[START Data extract]

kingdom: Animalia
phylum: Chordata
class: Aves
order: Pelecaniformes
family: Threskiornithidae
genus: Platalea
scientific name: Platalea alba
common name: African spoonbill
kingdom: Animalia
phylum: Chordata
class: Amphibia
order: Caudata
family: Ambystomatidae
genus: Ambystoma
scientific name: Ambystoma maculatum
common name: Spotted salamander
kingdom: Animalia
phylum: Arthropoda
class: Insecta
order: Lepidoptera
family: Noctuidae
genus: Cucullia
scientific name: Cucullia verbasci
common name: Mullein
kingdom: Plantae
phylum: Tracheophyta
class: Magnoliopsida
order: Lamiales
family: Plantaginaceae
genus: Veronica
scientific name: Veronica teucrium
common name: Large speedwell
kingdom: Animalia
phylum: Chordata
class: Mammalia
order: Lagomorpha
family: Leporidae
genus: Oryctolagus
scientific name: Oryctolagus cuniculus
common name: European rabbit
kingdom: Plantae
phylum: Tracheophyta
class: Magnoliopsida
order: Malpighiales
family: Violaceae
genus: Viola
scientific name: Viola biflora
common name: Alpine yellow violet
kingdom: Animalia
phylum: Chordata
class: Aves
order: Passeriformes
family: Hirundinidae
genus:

[END Data extract]

*Work to do:*
Copy every line of the records above, leaving each one unchanged.

*Full answer:*
kingdom: Animalia
phylum: Chordata
class: Aves
order: Pelecaniformes
family: Threskiornithidae
genus: Platalea
scientific name: Platalea alba
common name: African spoonbill
kingdom: Animalia
phylum: Chordata
class: Amphibia
order: Caudata
family: Ambystomatidae
genus: Ambystoma
scientific name: Ambystoma maculatum
common name: Spotted salamander
kingdom: Animalia
phylum: Arthropoda
class: Insecta
order: Lepidoptera
family: Noctuidae
genus: Cucullia
scientific name: Cucullia verbasci
common name: Mullein
kingdom: Plantae
phylum: Tracheophyta
class: Magnoliopsida
order: Lamiales
family: Plantaginaceae
genus: Veronica
scientific name: Veronica teucrium
common name: Large speedwell
kingdom: Animalia
phylum: Chordata
class: Mammalia
order: Lagomorpha
family: Leporidae
genus: Oryctolagus
scientific name: Oryctolagus cuniculus
common name: European rabbit
kingdom: Plantae
phylum: Tracheophyta
class: Magnoliopsida
order: Malpighiales
family: Violaceae
genus: Viola
scientific name: Viola biflora
common name: Alpine yellow violet
kingdom: Animalia
phylum: Chordata
class: Aves
order: Passeriformes
family: Hirundinidae
genus:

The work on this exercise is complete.